Going between the dreamworld and the overworld is a huge gameplay element in Dream Team and changes things up from past games. Instead of staying in a top-down view, the game switches between traditional RPG dungeon crawling and 2D gameplay more akin to classic Mario. Occasionally on the map, you’ll come a cross a pillow that allows you to go inside of this secret world when Luigi falls asleep on it. Don’t expect to start stomping on Goombas, however, as coming into contact with enemies in the world will still lead to a turn-based battle. There is, however, a large focus on platforming. This is mainly carried out with the help of Luiginary Works, which bridges the dream world with the real world. A Luiginary Work is activated by doing things like pulling on Luigi’s beard or tickling his nose on the touch screen. This allows him to become a pillar that Mario can use to swing to higher levels, a tornado that changes elements of the environment and more. While those who prefer straight RPG action might not be too keen on this, it breaks up the monotony and ties into the RPG elements very nicely. Most every one of these sequences is well designed and could probably be fleshed out into its own game.

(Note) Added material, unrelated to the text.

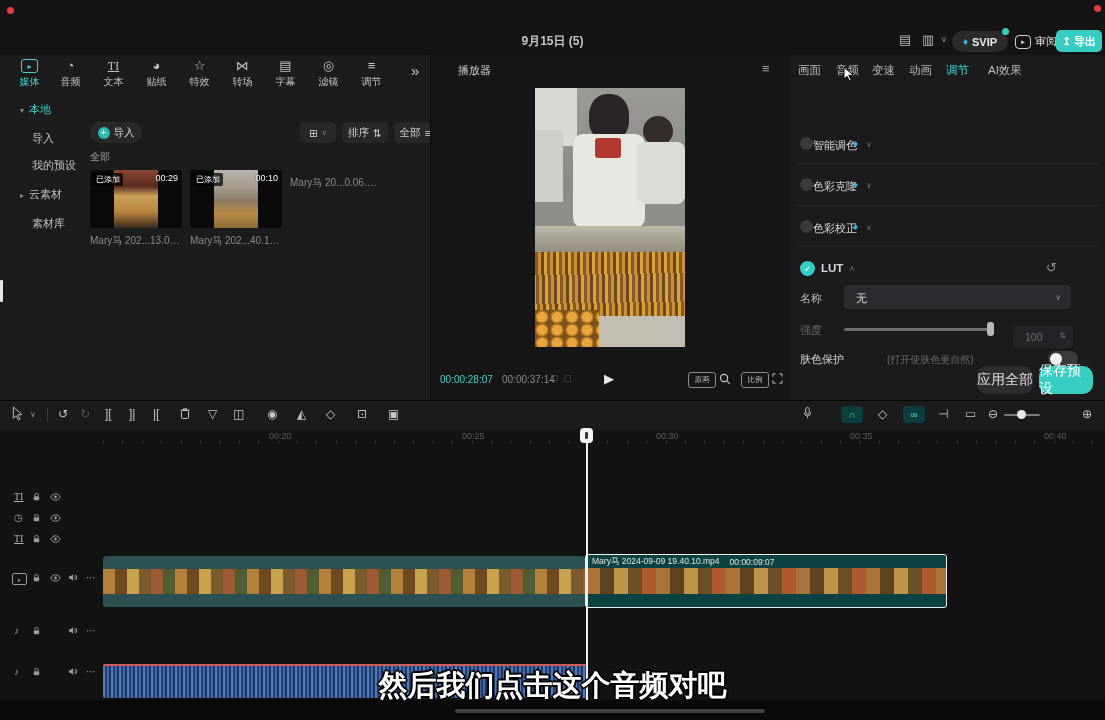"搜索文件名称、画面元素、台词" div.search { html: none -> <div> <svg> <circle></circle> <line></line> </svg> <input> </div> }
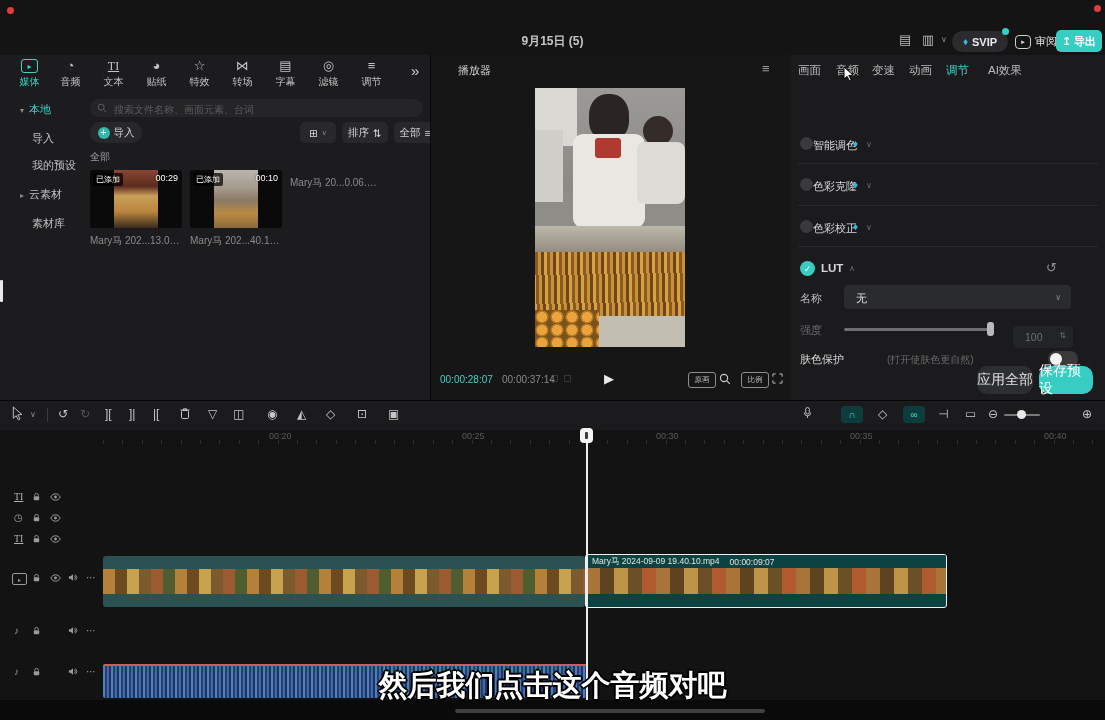"Mary马 2024-09-09 19.40.10.mp4" .clip-label { gap: 10px -> 2px }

But fear not RPG fanatics, as the classic turn-based combat remains intact. Battles are carried out using both Mario, controlled with the A button, and Luigi, controlled with the B button. When your phase is active, you can either attack, use an item or flee. Attacking occurs by either jumping or using a hammer (unlocked later in the game). Combat is all about timing. Upon jumping on an enemy, hitting the button again right before you land gives a second attack, where hitting the button at the same time again increases the amount of damage dealt. Hammers work similarly and must be activated at the right time during their wind-up to be effective. On the defensive side of things, every enemy utilizes a different attack that must be countered or defended against. Each has a pattern and a tell that must be memorized to survive. Battles also frequently switch to a 3D viewpoint, which not only takes advantage of its great depth on the handheld, but also increases the challenge.

Battle changes slightly in the dream world, as not only is Luigi slightly taller and more handsome, but also unable to be used in battle. Instead, he becomes a secondary attack activated by a successful attempt from Mario. Besides the basic attacks, there’s also Bros. Attacks. These are earned by collecting ten puzzle pieces in an area and can be activated anytime during battle if there’s sufficient BP (Bro Points). There’s all sorts of different Bros. Attacks including passing a Koopa shell back and forth, tossing bombs, shooting out of a cannon and more. There’s also Luiginary Attacks which are activated and unlocked the same way, but can only be used in the dreamworld. They all involve an army of Luigis and are quite hilarious to engage. Some of the best ones include rolling them into a ball, stacking them, hammerizing them and bursting them into a ball of flames. Most of the Luiginary and Bros. Attacks utilize the 3DS gyroscope, which adds an appreciated increase of depth to the controls.

Closing Comments:

Combining the tried and true RPG elements of the series with exciting new 2D gameplay, Mario & Luigi: Dream Team is a joy to play. The story is charming, the characters are endearing (especially the Brocks, who could easily become classic characters) and its gameplay is arguably the most satisfying yet. There’s too much hand-holding at times, especially within the first five hours or so, but if that’s the price to pay for the game’s complexity, it’s well worth it. Perhaps we’ll never have another Super Mario RPG, but so long as this series remains as charming as it is in Dream Team, then that’s just fine.